NEW YORK — An investment firm said Tuesday that Abercrombie & Fitch should not renew its contract with CEO Michael Jeffries when it expires in February. Shares of the teen retailer rose more than 5 percent in afternoon trading.
Engaged Capital, which says it owns about 400,000 shares of the teen retailer’s stock, said the move would “set a new direction for the company.”
Jeffries joined Abercrombie & Fitch in the 1980s and gave it the preppy teen image it is known for. But he has come under fire recently for comments he made in 2006 relating to the type of customer he wants in his store and the fact that the store does not offer plus sizes. Earlier this year the comments were picked up by a website and went viral. The company has since begun anti-bullying initiatives.
Meanwhile the company is facing sliding sales. It reported a loss in its third quarter as it closed its Gilly Hicks stores, and revenue fell 12 percent to $1.03 billion.
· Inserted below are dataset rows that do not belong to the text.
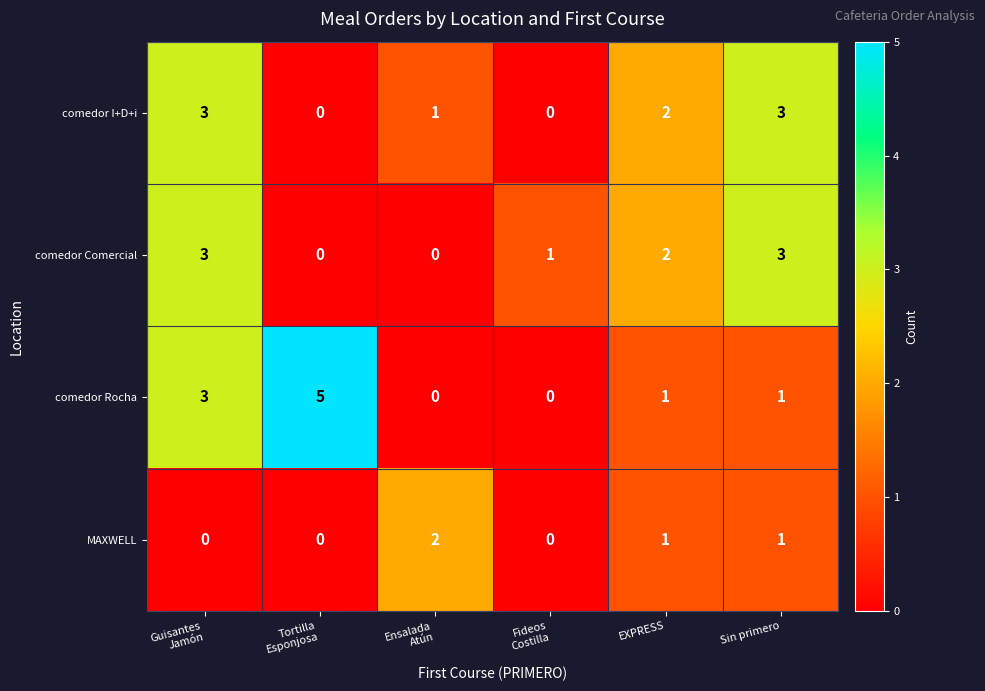

What is the maximum value for comedor Comercial?

3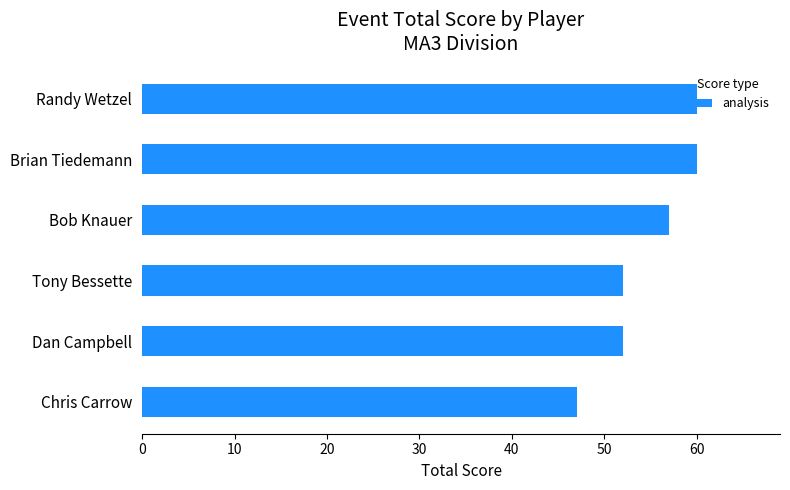

True or false: the data shows 13 at Chris Carrow.

False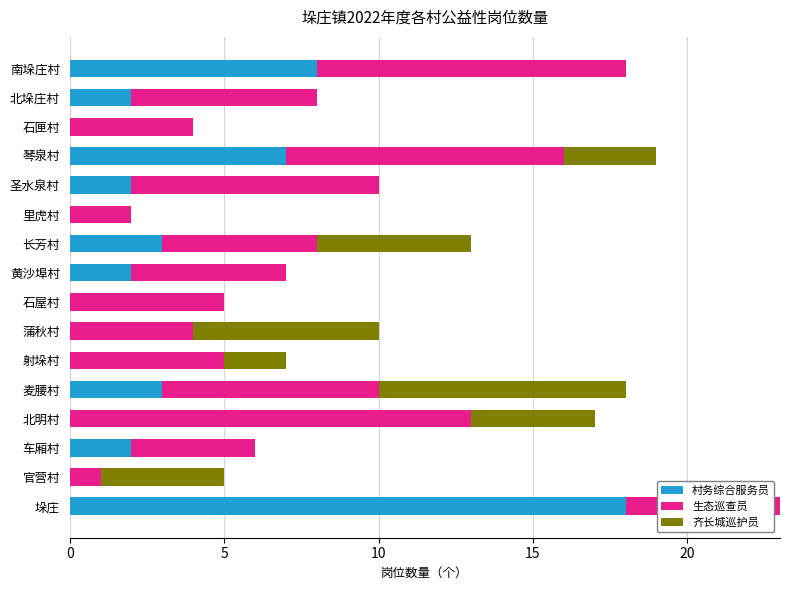

At which label does 村务综合服务员 reach its peak?

垛庄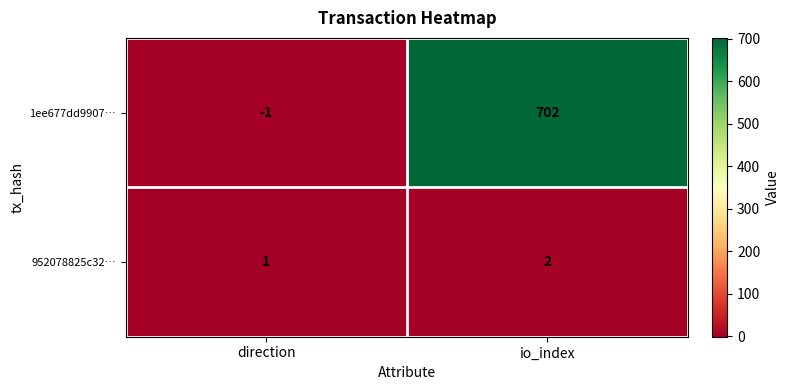

At which category is the sum across all series the highest?

io_index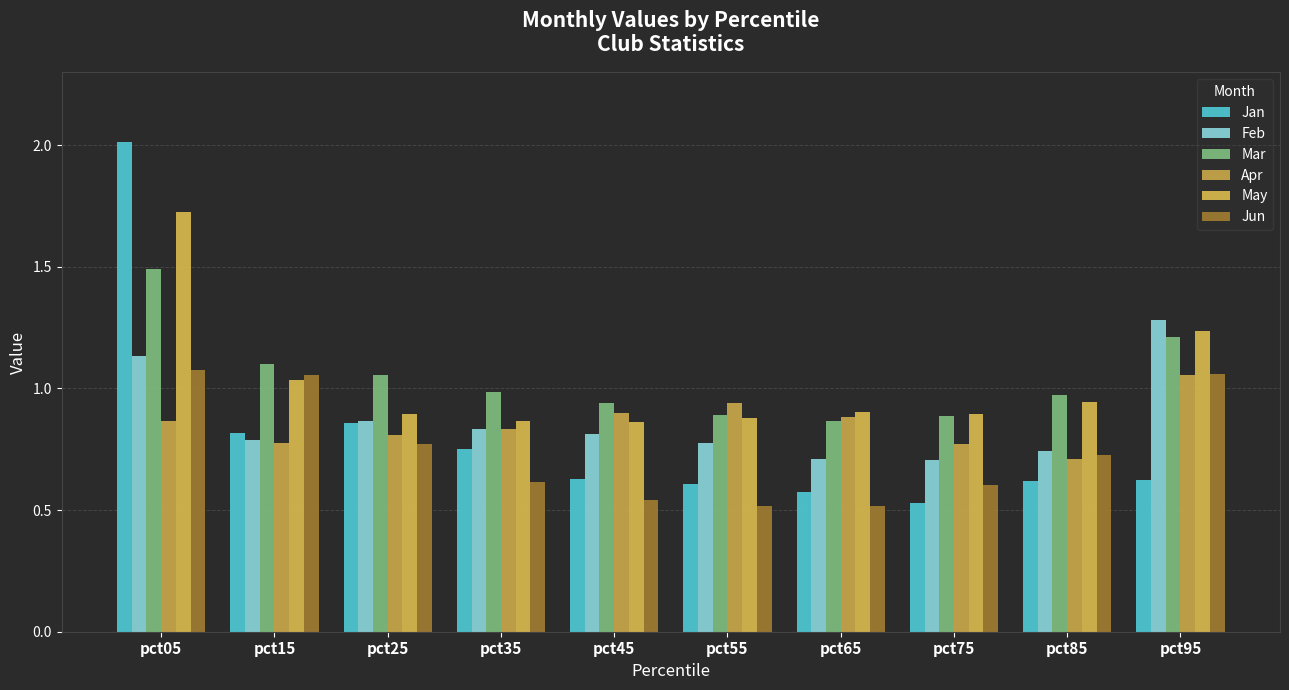

What are all the series names shown in the legend?

Jan, Feb, Mar, Apr, May, Jun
“Investors in Abercrombie have endured poor performance due to poor leadership for far too long,” Glenn Welling, principal and chief investment officer of Engaged Capital, said in a statement. The company is calling for a new CEO search or for the company to consider a sale.
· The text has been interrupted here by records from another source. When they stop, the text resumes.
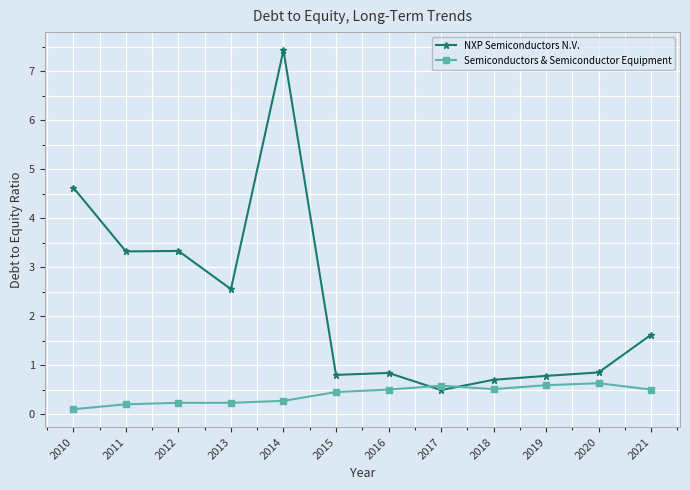

True or false: Semiconductors & Semiconductor Equipment has more than 0 points higher than both neighbors.

True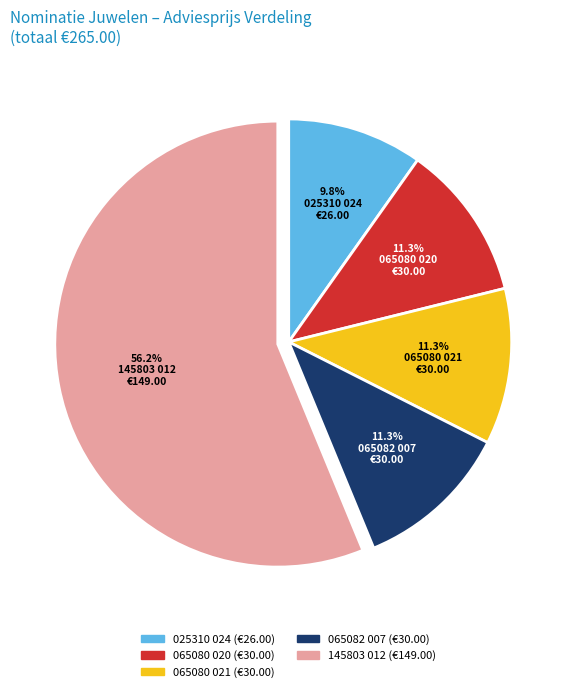

Count the number of slices in the pie.

5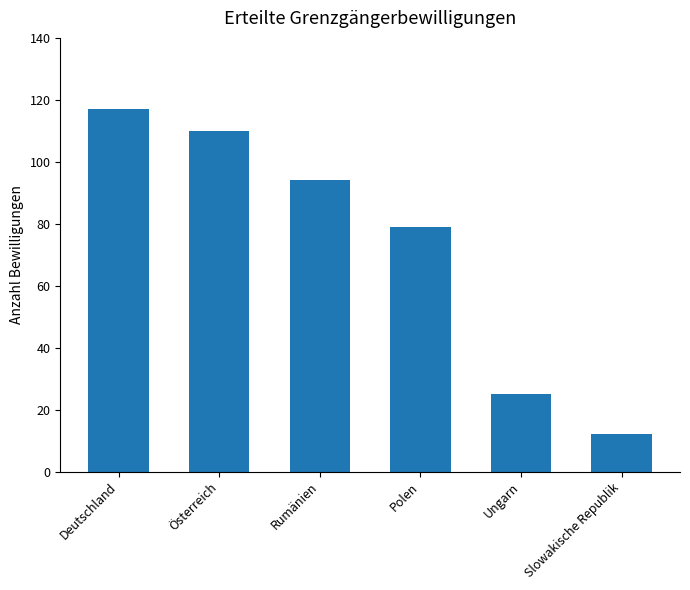

What is the difference between the maximum and second lowest values?

92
Abercrombie responded in a statement that its board and management team are “committed to creating value, and we welcome input from all shareholders.”
New Albany, Ohio-based Abercrombie added that it “has had extensive discussions with many of its shareholders, including Engaged Capital, over the past several months” and plans on “continuing our dialogue with shareholders.”
Abercrombie shares rose $1.87, or 5.5 percent, to $35.89 in afternoon trading. The stock had been down 29 percent since the beginning of the year.